Alternatively, we could add a pub unsafe fn deregister(&self) that calls objc_disposeClassPair, to have a place to document the safety guarantees that one must uphold.

glowcoil commented 1 year ago

That makes sense; I was hesitant to use the pointer cast approach since it wasn't clear to me from the docs that that could be relied upon by consumers of the API.

Happy to file a PR to add the as_ptr method. A deregister method could be nice, but it's not obvious to me that it would be sound for it to take a reference as opposed to a pointer.

madsmtm commented 1 year ago

Hmm, you might be right that an unsafe fn deregister(&self) method is kinda problematic, since the lifetime of the class is not tied to anything, and Rust might assume that it is still valid after the method has been called.

But then again, so is deregistering the class in any other way, see e.g. the following:

let cls: &AnyClass = class!("MyClassThatIKnowNoOneIsUsingAnymore");
let ptr: *mut ffi::objc_class = cls.as_ptr();
// SAFETY: The class is never used beyond this point
unsafe { objc_disposeClassPair(ptr) };
// Ooops! The `cls` variable is still technically valid at the end of the scope here!

I can't really remember the rules about reference validity in such a case, but I think that this might still be an active area of research for the unsafe code guidelines.

In any case, whether one does the above or uses an unsafe fn deregister(&self), I think the end result is the same.

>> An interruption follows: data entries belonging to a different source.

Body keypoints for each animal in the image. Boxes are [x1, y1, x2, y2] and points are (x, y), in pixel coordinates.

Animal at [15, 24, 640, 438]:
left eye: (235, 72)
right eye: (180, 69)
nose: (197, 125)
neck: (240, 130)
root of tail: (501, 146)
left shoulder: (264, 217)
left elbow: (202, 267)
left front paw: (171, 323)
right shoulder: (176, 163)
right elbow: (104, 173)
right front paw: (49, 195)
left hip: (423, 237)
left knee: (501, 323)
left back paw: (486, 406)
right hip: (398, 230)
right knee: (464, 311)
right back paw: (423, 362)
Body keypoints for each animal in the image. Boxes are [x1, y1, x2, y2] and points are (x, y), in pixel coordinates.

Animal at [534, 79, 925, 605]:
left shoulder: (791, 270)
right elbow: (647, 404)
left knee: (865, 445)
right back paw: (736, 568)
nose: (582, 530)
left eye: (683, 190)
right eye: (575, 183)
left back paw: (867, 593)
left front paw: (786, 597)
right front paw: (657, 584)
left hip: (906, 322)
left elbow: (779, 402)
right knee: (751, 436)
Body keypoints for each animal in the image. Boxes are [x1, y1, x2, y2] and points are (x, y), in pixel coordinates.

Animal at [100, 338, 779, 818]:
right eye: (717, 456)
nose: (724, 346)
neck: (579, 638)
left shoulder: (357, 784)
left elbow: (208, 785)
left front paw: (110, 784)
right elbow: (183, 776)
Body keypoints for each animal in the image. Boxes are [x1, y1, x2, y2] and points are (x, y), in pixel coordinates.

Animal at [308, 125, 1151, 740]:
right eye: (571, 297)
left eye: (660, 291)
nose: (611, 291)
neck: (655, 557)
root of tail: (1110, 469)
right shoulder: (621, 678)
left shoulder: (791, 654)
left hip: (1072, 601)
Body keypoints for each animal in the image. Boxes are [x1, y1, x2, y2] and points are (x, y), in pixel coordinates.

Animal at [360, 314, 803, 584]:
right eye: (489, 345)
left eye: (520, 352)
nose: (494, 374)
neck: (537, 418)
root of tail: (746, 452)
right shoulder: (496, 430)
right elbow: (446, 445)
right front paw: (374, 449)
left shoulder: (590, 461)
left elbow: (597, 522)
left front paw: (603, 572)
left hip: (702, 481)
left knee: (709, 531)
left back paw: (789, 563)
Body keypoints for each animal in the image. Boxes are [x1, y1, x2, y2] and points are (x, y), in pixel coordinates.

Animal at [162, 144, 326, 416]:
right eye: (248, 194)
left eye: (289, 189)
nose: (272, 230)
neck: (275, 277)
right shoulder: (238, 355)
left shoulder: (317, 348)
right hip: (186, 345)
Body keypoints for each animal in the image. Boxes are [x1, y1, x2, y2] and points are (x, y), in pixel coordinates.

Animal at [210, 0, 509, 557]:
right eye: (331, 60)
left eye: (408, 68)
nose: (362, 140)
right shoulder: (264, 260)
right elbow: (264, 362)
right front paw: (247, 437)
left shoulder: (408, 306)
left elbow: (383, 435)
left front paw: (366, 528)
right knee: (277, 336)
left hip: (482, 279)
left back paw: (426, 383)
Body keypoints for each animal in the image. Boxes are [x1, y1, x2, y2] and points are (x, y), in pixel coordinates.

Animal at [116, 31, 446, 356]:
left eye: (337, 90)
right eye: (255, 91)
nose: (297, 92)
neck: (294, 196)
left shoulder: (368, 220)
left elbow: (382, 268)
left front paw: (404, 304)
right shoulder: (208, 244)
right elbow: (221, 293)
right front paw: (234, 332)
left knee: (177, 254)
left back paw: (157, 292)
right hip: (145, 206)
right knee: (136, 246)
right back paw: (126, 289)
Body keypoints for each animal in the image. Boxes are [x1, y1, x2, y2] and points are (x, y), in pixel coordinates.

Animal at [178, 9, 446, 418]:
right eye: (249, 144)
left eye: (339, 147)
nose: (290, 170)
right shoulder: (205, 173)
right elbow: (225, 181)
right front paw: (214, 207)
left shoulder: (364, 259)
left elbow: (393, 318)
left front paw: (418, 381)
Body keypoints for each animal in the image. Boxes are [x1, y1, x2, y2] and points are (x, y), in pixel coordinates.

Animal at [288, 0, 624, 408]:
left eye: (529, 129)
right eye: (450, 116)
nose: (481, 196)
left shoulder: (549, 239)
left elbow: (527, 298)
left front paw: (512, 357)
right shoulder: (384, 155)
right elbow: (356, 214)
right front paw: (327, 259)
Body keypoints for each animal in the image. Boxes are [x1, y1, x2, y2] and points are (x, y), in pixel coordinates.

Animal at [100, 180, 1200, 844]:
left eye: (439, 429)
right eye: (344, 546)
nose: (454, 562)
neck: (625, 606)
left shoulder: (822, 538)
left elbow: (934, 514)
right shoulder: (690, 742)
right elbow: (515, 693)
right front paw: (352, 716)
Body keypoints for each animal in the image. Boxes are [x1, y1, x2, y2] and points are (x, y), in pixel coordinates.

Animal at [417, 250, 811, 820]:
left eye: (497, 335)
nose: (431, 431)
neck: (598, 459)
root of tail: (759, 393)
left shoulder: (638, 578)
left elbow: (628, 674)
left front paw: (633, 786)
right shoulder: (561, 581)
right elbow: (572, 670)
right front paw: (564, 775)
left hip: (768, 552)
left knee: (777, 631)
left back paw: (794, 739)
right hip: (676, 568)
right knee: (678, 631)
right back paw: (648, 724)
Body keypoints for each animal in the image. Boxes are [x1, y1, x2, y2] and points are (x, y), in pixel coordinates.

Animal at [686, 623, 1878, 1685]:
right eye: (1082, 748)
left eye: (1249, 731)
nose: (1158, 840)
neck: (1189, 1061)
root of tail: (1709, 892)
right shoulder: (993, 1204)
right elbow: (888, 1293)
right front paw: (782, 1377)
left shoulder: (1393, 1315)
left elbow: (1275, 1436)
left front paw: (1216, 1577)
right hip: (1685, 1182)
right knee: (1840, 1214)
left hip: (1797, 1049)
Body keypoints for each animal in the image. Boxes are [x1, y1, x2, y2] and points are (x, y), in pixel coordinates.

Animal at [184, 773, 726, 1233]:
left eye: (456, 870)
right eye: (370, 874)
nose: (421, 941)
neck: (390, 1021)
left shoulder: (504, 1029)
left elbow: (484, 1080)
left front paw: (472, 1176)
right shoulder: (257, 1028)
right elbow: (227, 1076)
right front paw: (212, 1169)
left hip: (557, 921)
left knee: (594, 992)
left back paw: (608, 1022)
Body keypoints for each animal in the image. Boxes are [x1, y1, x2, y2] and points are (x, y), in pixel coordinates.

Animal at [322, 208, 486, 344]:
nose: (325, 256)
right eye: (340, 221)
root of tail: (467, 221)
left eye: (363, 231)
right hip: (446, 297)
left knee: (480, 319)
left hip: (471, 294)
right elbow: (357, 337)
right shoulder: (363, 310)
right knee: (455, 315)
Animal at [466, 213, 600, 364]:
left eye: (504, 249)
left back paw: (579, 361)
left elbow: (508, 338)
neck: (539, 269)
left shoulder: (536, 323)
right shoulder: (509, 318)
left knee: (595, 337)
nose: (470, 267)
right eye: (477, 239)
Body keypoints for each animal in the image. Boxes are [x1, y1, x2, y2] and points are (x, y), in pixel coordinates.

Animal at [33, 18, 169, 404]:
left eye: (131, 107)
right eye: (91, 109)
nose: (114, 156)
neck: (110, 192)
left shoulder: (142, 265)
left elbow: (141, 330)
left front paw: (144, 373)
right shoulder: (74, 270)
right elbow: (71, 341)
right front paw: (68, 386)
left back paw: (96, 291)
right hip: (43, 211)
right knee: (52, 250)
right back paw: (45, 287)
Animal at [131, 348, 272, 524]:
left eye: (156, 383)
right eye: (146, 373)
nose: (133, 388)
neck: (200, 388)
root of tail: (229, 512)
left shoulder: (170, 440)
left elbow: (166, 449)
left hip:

madsmtm commented 1 year ago

I think it can somewhat be compared to destroying resources created via. Box::leak? See e.g. this gist, running that under Miri fairly clearly shows that destroying references before their "real" lifetime ends is sound (although of course a huge footgun if you do end up using the reference after it has been destroyed).

madsmtm commented 2 weeks ago

I have merged objc_class and AnyClass in https://github.com/madsmtm/objc2/pull/648, so this should no longer be an issue.

A deregister method might be useful, but I'll defer that to later, since I'm undecided if I'd actually rather move methods away from AnyClass, to make it match the C API more.